Joint lead author Dr Lara Fairall of UCT said: "The findings profile nurses not just as an alternative when no doctors are available, but as the preferred health provider for ART programmes, delivering better quality care and health outcomes for patients. But we caution against viewing task-shifting as a panacea for the ART access problem. This trial showed no impact on ART access, in part because it was a pragmatic trial designed to test out task-shifting under real-world conditions, which included disruption of control conditions and a three-month moratorium on ART initiations."

Professor Max Bachmann, of Norwich Medical School at UEA, said: "There is a critical need to improve access to antiretroviral drugs - not only in South Africa but in other low- to middle-income countries where infection rates are high and doctors are in short supply.

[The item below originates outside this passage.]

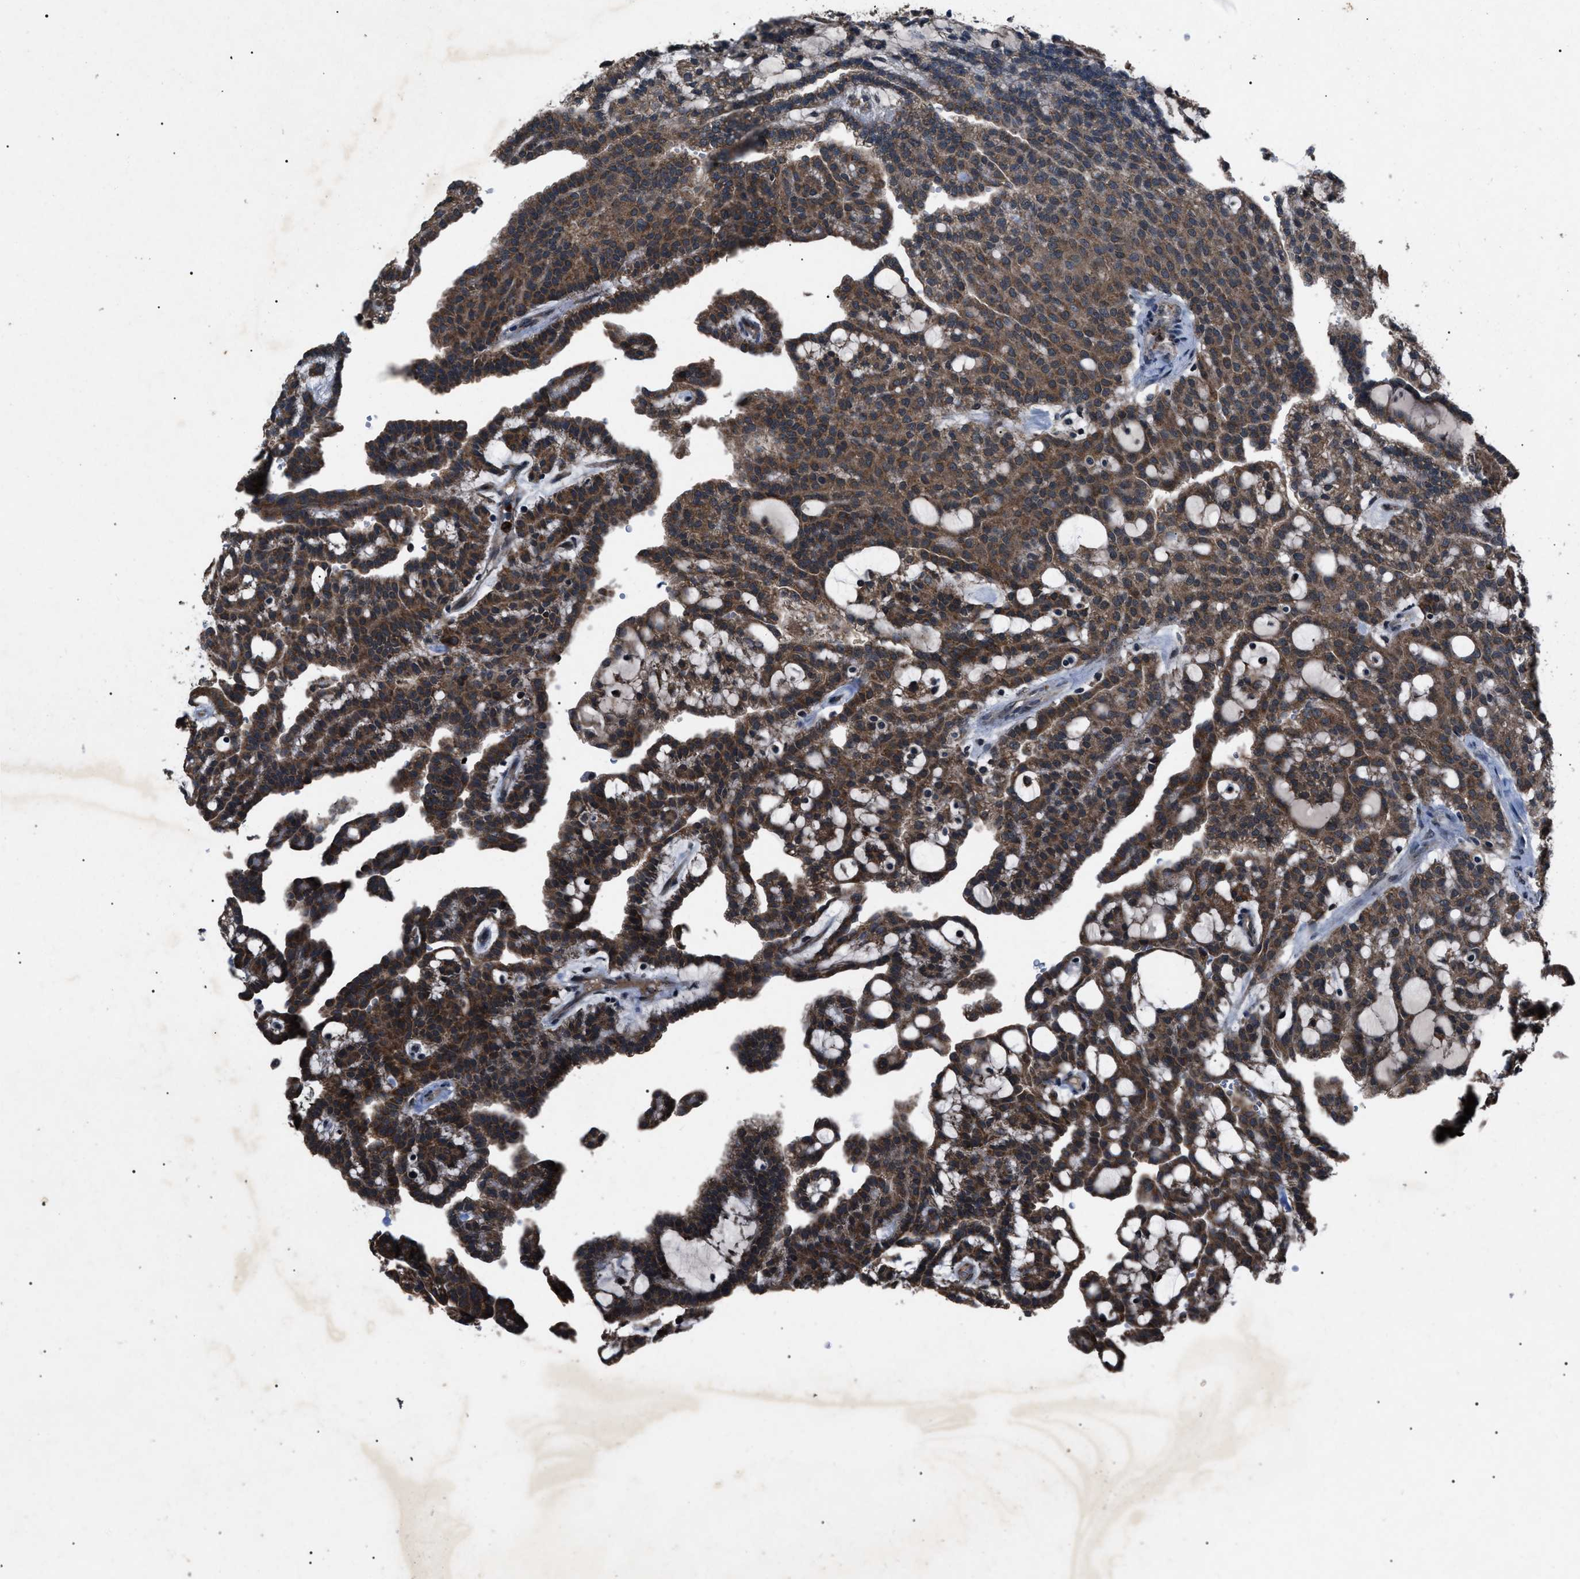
{"staining": {"intensity": "strong", "quantity": ">75%", "location": "cytoplasmic/membranous"}, "tissue": "renal cancer", "cell_type": "Tumor cells", "image_type": "cancer", "snomed": [{"axis": "morphology", "description": "Adenocarcinoma, NOS"}, {"axis": "topography", "description": "Kidney"}], "caption": "IHC of adenocarcinoma (renal) demonstrates high levels of strong cytoplasmic/membranous staining in about >75% of tumor cells.", "gene": "ZFAND2A", "patient": {"sex": "male", "age": 63}}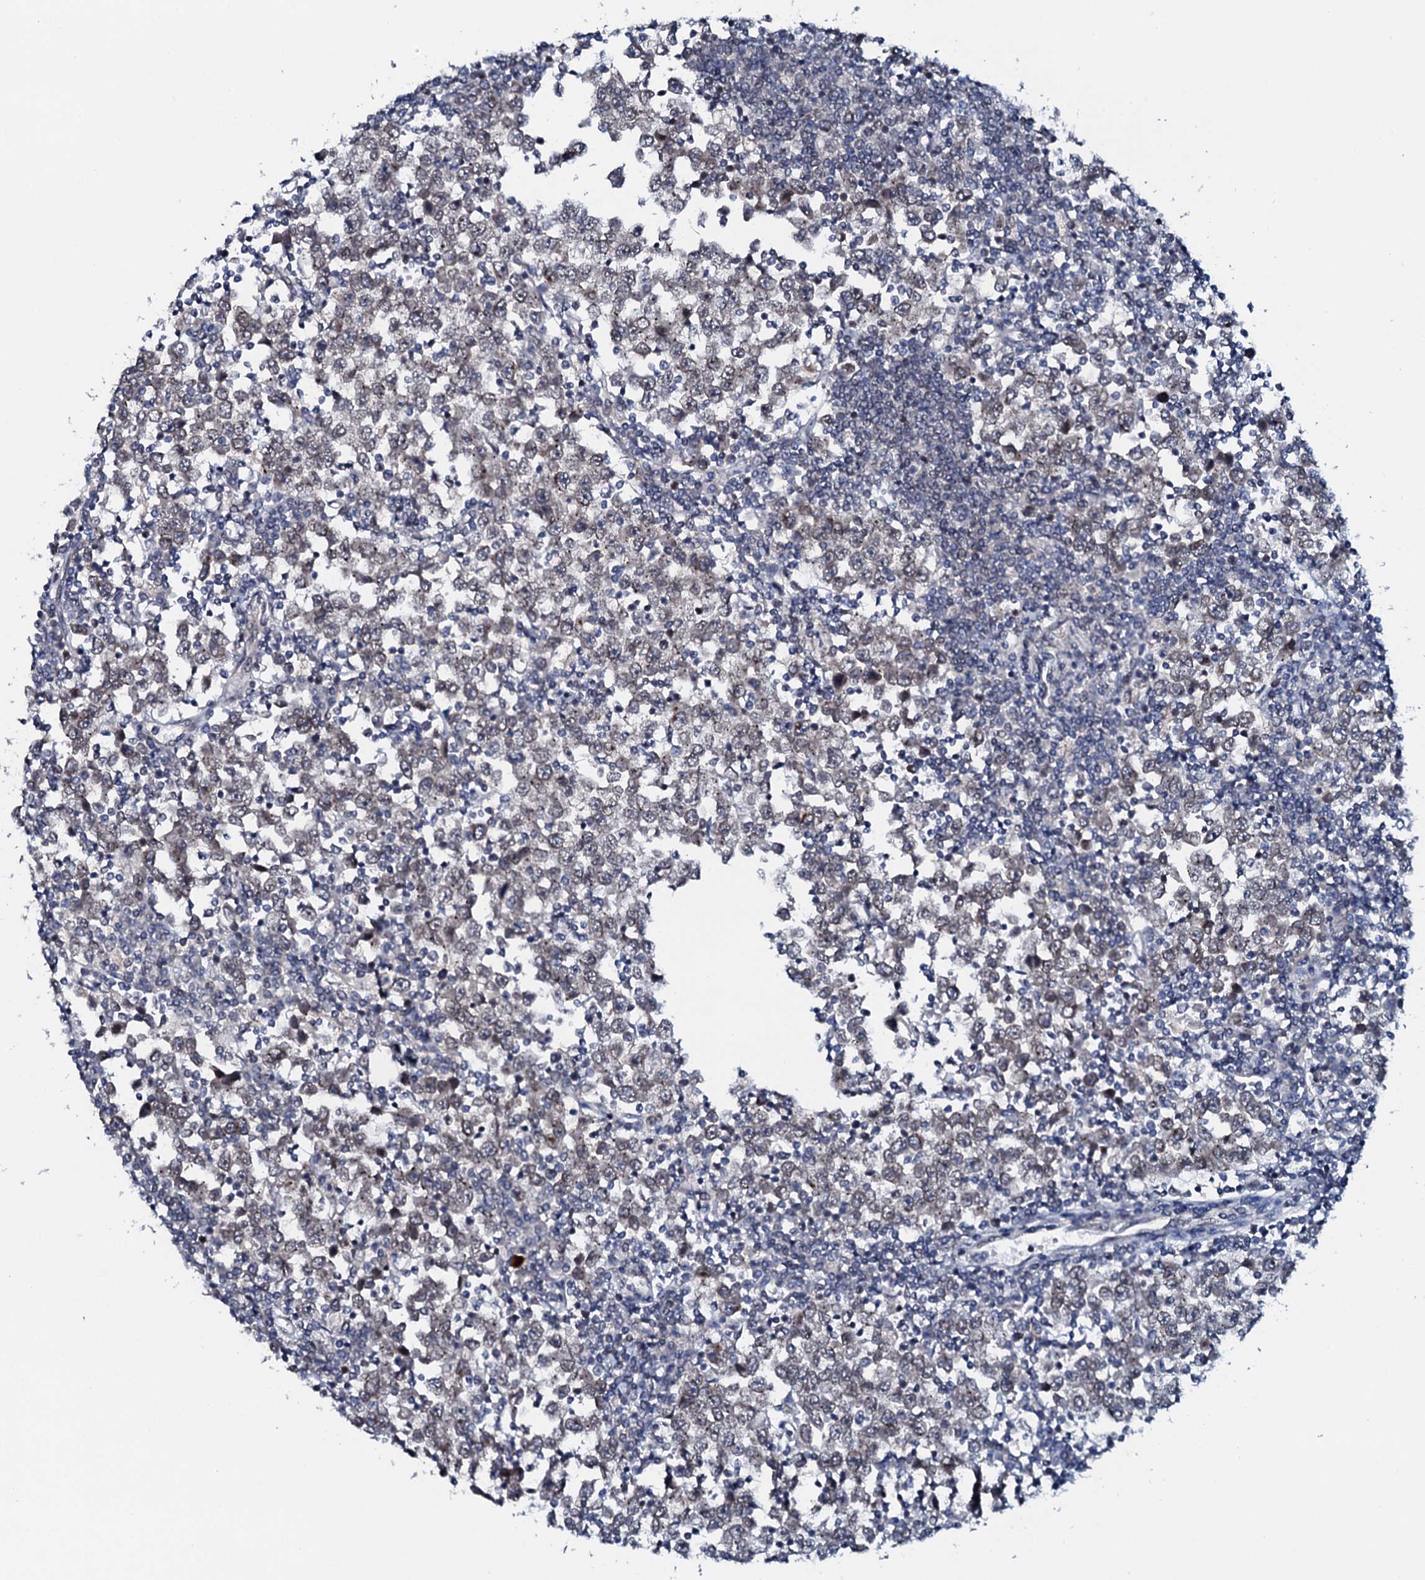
{"staining": {"intensity": "weak", "quantity": "25%-75%", "location": "cytoplasmic/membranous"}, "tissue": "testis cancer", "cell_type": "Tumor cells", "image_type": "cancer", "snomed": [{"axis": "morphology", "description": "Seminoma, NOS"}, {"axis": "topography", "description": "Testis"}], "caption": "Immunohistochemistry (IHC) (DAB (3,3'-diaminobenzidine)) staining of testis cancer exhibits weak cytoplasmic/membranous protein staining in approximately 25%-75% of tumor cells.", "gene": "SNTA1", "patient": {"sex": "male", "age": 65}}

HIV programmes worldwide should now consider expanding nurse-centred care, safe in the knowledge that there need not be detrimental effects on patient health or mortality rates if done carefully."

The study is the first to explore "task-shifting" from doctors to nurses on such a large scale. It ran from 2008 to 2010 and was funded by the UK Medical Research Council, Development Co-operation Ireland, and the Canadian International Development Agency. The project was limited to South Africa, but the findings could have relevance in the West where antiretroviral treatment is usually provided by specialist hospital doctors.

Dr Fairall, Professor Bachmann and colleagues are currently undertaking further research to explore the cost-effectiveness of task-shifting HIV care from doctors to nurses, as well as strengthening the primary care of other chronic diseases.